Prior sexual experience increases hippocampal cell proliferation and decreases risk assessment behavior in response to acute predator odor stress in the male rat Spritzer, Mark D.; Weinberg, Alex; Viau, Victor; Galea, Liisa A. M.


Acute exposure to the predator odor trimethyl thiazoline (TMT) induces defensive behaviour in the male rat, and this response is associated with a decrease in cell proliferation within the dentate gyrus of the hippocampus. Sexual experience appears to be protective, as it exerts anxiolytic-like effects and sustains gonadal function in the face of stress. To examine the influence of sexual experience on subsequent stress-induced defensive behaviour and cell proliferation in the hippocampus we exposed adult male rats to TMT odor with or without prior exposure to sexually receptive female rats. A subset of rats were injected with the DNA-synthesis marker bromodeoxyuridine (BrdU; 200mg/kg) during TMT exposure and perfused 24 h later to provide an index of cell proliferation within the dentate gyrus.

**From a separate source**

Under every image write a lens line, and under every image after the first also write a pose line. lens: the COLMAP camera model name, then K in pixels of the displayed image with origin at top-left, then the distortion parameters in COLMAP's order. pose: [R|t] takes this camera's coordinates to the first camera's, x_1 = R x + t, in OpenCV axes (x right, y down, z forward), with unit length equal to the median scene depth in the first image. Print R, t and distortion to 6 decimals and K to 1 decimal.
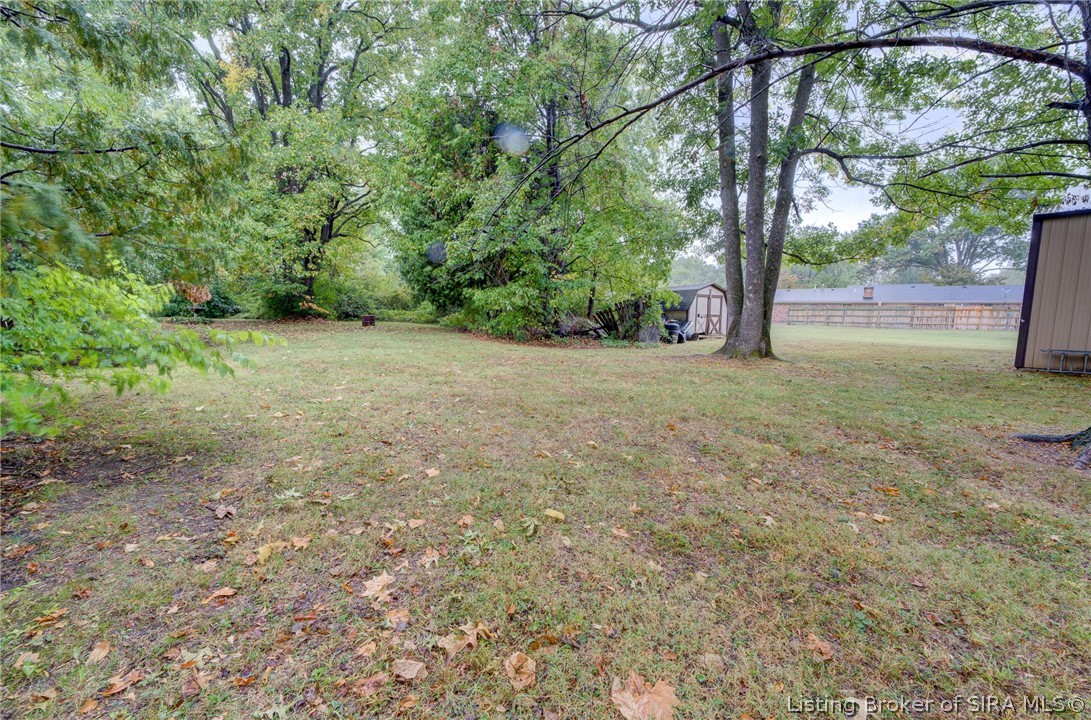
lens RADIAL K [[442.1, 0, 545.4], [0, 442.1, 358.8], [0, 0, 1]] dist [0.000107, 0.000003]
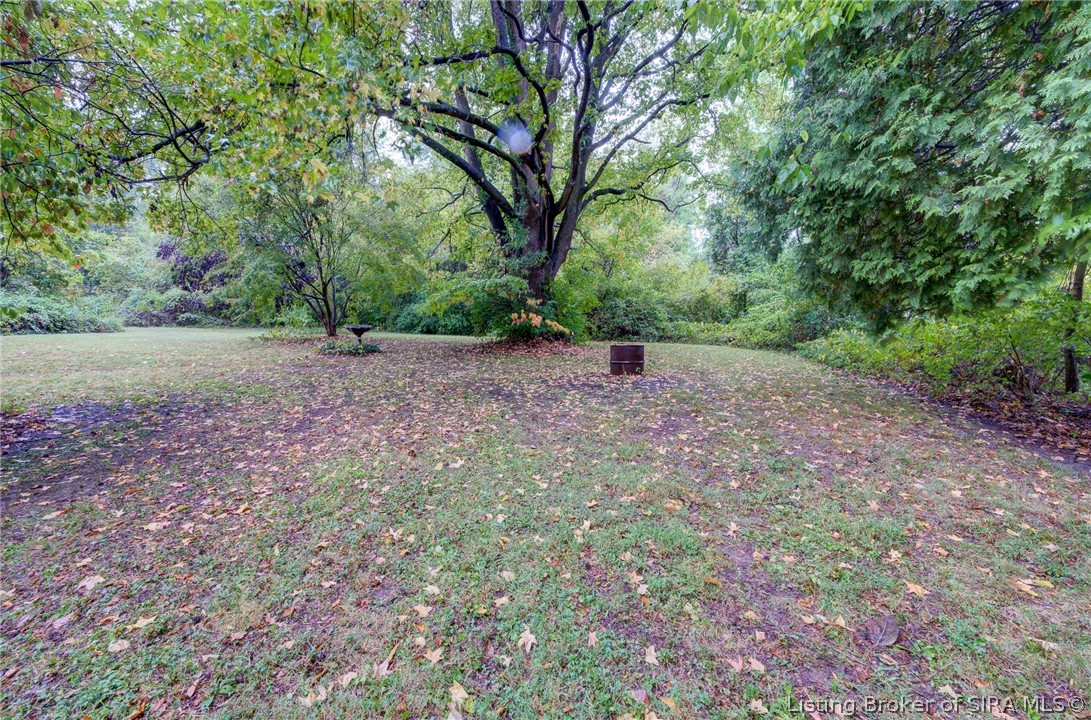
lens RADIAL K [[442.1, 0, 545.6], [0, 442.1, 359.5], [0, 0, 1]] dist [0.000107, 0.000003]
pose [[0.786993, 0.040701, -0.615618, -0.144461], [-0.051592, 0.998668, 0.000072, -0.052106], [0.614801, 0.031704, 0.788045, 0.429584]]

In response to TMT, sexual experience reduced the duration of stretched attend postures, but had no significant effect on defensive burying. Furthermore, TMT induced a significant increase in cell proliferation in the dentate gyrus, but only in males with sexual experience. The results demonstrate an influence of socio-sexual experience on the magnitude of the behavioral and neural responses to predator odor stress.